From the data-preparation notebook below, quote everything from "return id, url, None" up to and including "entries_without_text = json.load(url_file)", changing nothing.

Provided passage:
+ + +

# Clickbait Resolving Challenge - Prepare Data

Due to legal reasons, we cannot provide the full texts for download. Hence please either use this notebook to download the full texts on your own or request the files via email.

In [None]:
!pip install newspaper3k

In [None]:
import json
from newspaper import Article, Config
import pandas as pd
from multiprocessing.dummy import Pool as ThreadPool

In [None]:
USER_AGENT = 'Mozilla/5.0 (Windows NT 10.0; WOW64) AppleWebKit/537.36 (KHTML, like Gecko) Chrome/91.0.4472.106 Safari/537.36'

config = Config()
config.browser_user_agent = USER_AGENT
config.request_timeout = 10
config.memoize_articles = False
config.fetch_images = False
config.language = 'en'
config.thread_timeout_seconds=2

In [None]:
def getTxt(com):
    (id, url) = com
    print(f"{id}: Starting Download - {url}")
    article = Article(url)
    
    # Try to download and parse the text (up to three times)
    for i in range(3):
        try:
            article.download()
            article.parse()
            txt=article.text
            print(f"{id}: Downloaded & parsed")
            return id, url,txt
        except:
            print(f"{id}: Error while downloading (Attempt {i})")
    return id, url, None

In [None]:
SETS = ['train', 'dev']

In [None]:
PARALLEL_THREADS = 5

In [None]:
for set_name in SETS:
    with open(f"{set_name}.json", "r") as url_file:
        entries_without_text = json.load(url_file)

    print(f"Loaded {len(entries_without_text)} raw {set_name} entries")

+ + +

Records of spatial reasoning questions

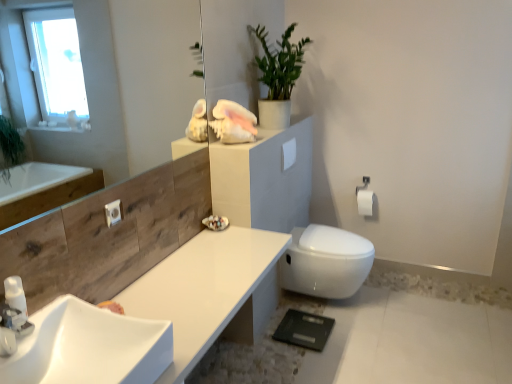
Find the location of a particular element. The width and height of the screenshot is (512, 384). free space in front of white glossy bidet at lower right is located at coordinates (371, 350).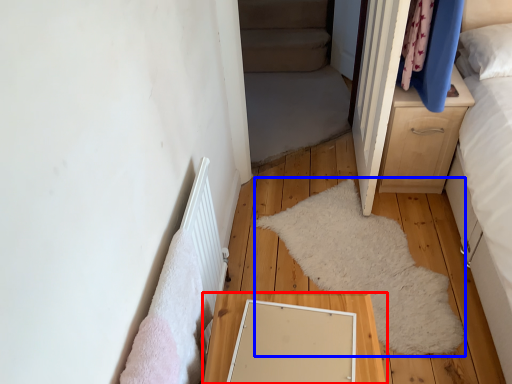
Question: Which point is closer to the camera, table (highlighted by a red box) or mat (highlighted by a blue box)?

Choices:
 (A) table
 (B) mat

Answer: (A)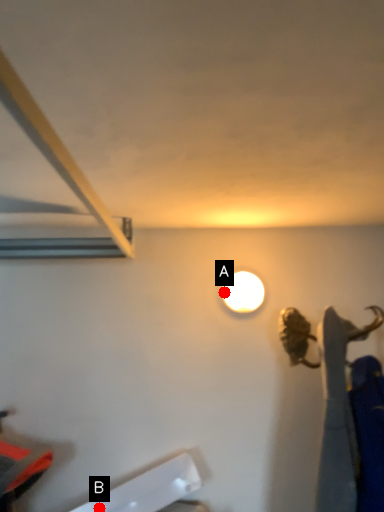
Question: Two points are circled on the image, labeled by A and B beside each circle. Which point appears closest to the camera in this image?

Choices:
 (A) A is closer
 (B) B is closer

Answer: (B)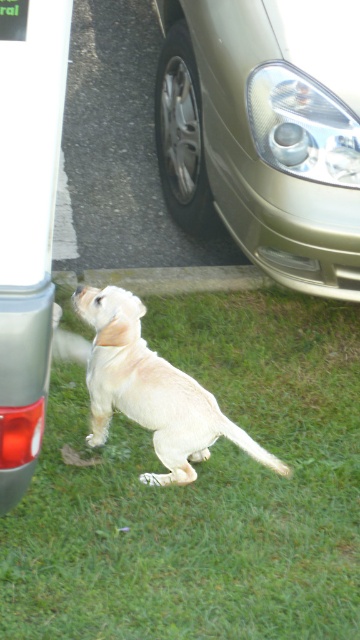
Question: Where is green grass at lower center located in relation to gold metallic car at upper center in the image?

Choices:
 (A) above
 (B) below

Answer: (B)

Question: Which of the following is the farthest from the observer?

Choices:
 (A) light beige fur dog at center
 (B) gold metallic car at upper center

Answer: (B)

Question: Which object is farther from the camera taking this photo?

Choices:
 (A) metallic gold car at center
 (B) gold metallic car at upper center
 (C) light beige fur dog at center
 (D) green grass at lower center

Answer: (B)

Question: Estimate the real-world distances between objects in this image. Which object is closer to the gold metallic car at upper center?

Choices:
 (A) green grass at lower center
 (B) metallic gold car at center

Answer: (A)

Question: Is green grass at lower center smaller than gold metallic car at upper center?

Choices:
 (A) no
 (B) yes

Answer: (A)

Question: From the image, what is the correct spatial relationship of green grass at lower center in relation to metallic gold car at center?

Choices:
 (A) left
 (B) right

Answer: (B)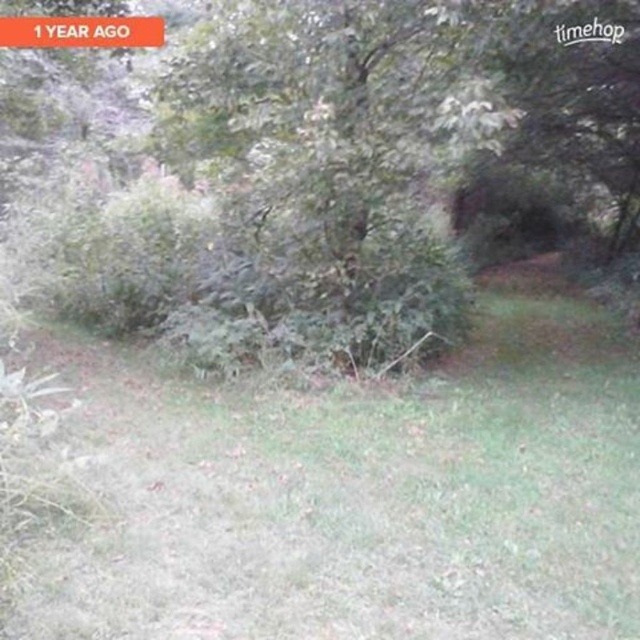
Question: From the image, what is the correct spatial relationship of green grass at center in relation to green leafy tree at center?

Choices:
 (A) left
 (B) right

Answer: (A)

Question: Is green grass at center thinner than green leafy tree at center?

Choices:
 (A) yes
 (B) no

Answer: (A)

Question: Does green grass at center have a greater width compared to green leafy tree at center?

Choices:
 (A) no
 (B) yes

Answer: (A)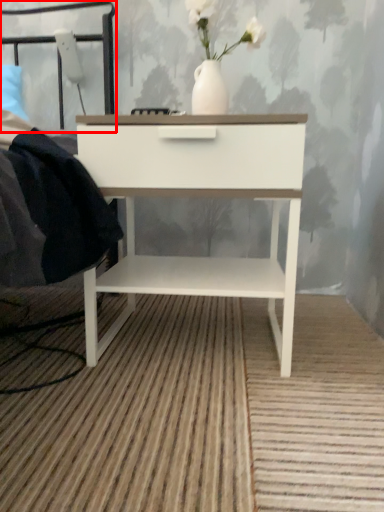
Question: From the image's perspective, what is the correct spatial relationship of headboard (annotated by the red box) in relation to nightstand?

Choices:
 (A) above
 (B) below

Answer: (A)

+ + +

Exercise output:
return id, url, None

In [None]:
SETS = ['train', 'dev']

In [None]:
PARALLEL_THREADS = 5

In [None]:
for set_name in SETS:
    with open(f"{set_name}.json", "r") as url_file:
        entries_without_text = json.load(url_file)